Without the pictures, return each record as it appears.

[Data items]

════════════════

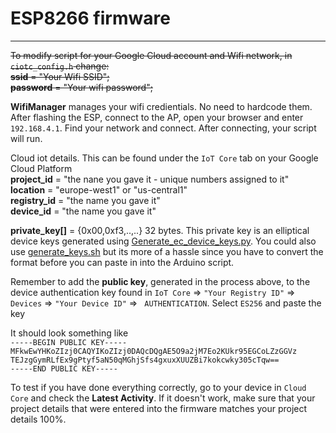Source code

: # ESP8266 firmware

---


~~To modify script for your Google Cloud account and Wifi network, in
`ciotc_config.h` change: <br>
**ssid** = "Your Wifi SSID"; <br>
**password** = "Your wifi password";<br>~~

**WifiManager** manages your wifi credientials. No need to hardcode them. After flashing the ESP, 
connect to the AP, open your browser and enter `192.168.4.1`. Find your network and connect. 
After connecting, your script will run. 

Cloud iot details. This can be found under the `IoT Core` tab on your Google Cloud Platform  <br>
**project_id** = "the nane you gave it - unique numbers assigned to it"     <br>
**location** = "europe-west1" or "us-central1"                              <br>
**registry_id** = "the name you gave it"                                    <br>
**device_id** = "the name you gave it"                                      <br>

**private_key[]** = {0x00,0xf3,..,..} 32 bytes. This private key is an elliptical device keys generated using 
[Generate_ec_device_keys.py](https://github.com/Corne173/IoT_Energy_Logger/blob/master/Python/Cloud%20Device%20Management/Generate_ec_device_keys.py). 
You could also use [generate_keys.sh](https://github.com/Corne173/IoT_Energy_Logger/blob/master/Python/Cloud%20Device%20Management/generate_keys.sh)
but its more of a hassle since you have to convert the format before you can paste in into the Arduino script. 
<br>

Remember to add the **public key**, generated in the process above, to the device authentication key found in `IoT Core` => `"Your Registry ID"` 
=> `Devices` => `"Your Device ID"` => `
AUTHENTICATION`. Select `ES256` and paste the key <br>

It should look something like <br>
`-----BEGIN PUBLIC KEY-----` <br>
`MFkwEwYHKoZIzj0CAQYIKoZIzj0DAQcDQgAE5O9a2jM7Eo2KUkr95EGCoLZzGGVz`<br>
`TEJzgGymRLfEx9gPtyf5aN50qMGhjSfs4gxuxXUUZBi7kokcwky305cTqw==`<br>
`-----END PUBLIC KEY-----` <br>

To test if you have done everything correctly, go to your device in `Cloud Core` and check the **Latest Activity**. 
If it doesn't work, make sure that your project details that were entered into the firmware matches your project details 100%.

════════════════

- [ANSWER BELOW]
Source code

: # ESP8266 firmware

---


~~To modify script for your Google Cloud account and Wifi network, in
`ciotc_config.h` change: <br>
**ssid** = "Your Wifi SSID"; <br>
**password** = "Your wifi password";<br>~~

**WifiManager** manages your wifi credientials. No need to hardcode them. After flashing the ESP, 
connect to the AP, open your browser and enter `192.168.4.1`. Find your network and connect. 
After connecting, your script will run. 

Cloud iot details. This can be found under the `IoT Core` tab on your Google Cloud Platform  <br>
**project_id** = "the nane you gave it - unique numbers assigned to it"     <br>
**location** = "europe-west1" or "us-central1"                              <br>
**registry_id** = "the name you gave it"                                    <br>
**device_id** = "the name you gave it"                                      <br>

**private_key[]** = {0x00,0xf3,..,..} 32 bytes. This private key is an elliptical device keys generated using 
[Generate_ec_device_keys.py](https://github.com/Corne173/IoT_Energy_Logger/blob/master/Python/Cloud%20Device%20Management/Generate_ec_device_keys.py). 
You could also use [generate_keys.sh](https://github.com/Corne173/IoT_Energy_Logger/blob/master/Python/Cloud%20Device%20Management/generate_keys.sh)
but its more of a hassle since you have to convert the format before you can paste in into the Arduino script. 
<br>

Remember to add the **public key**, generated in the process above, to the device authentication key found in `IoT Core` => `"Your Registry ID"` 
=> `Devices` => `"Your Device ID"` => `
AUTHENTICATION`. Select `ES256` and paste the key <br>

It should look something like <br>
`-----BEGIN PUBLIC KEY-----` <br>
`MFkwEwYHKoZIzj0CAQYIKoZIzj0DAQcDQgAE5O9a2jM7Eo2KUkr95EGCoLZzGGVz`<br>
`TEJzgGymRLfEx9gPtyf5aN50qMGhjSfs4gxuxXUUZBi7kokcwky305cTqw==`<br>
`-----END PUBLIC KEY-----` <br>

To test if you have done everything correctly, go to your device in `Cloud Core` and check the **Latest Activity**. 
If it doesn't work, make sure that your project details that were entered into the firmware matches your project details 100%.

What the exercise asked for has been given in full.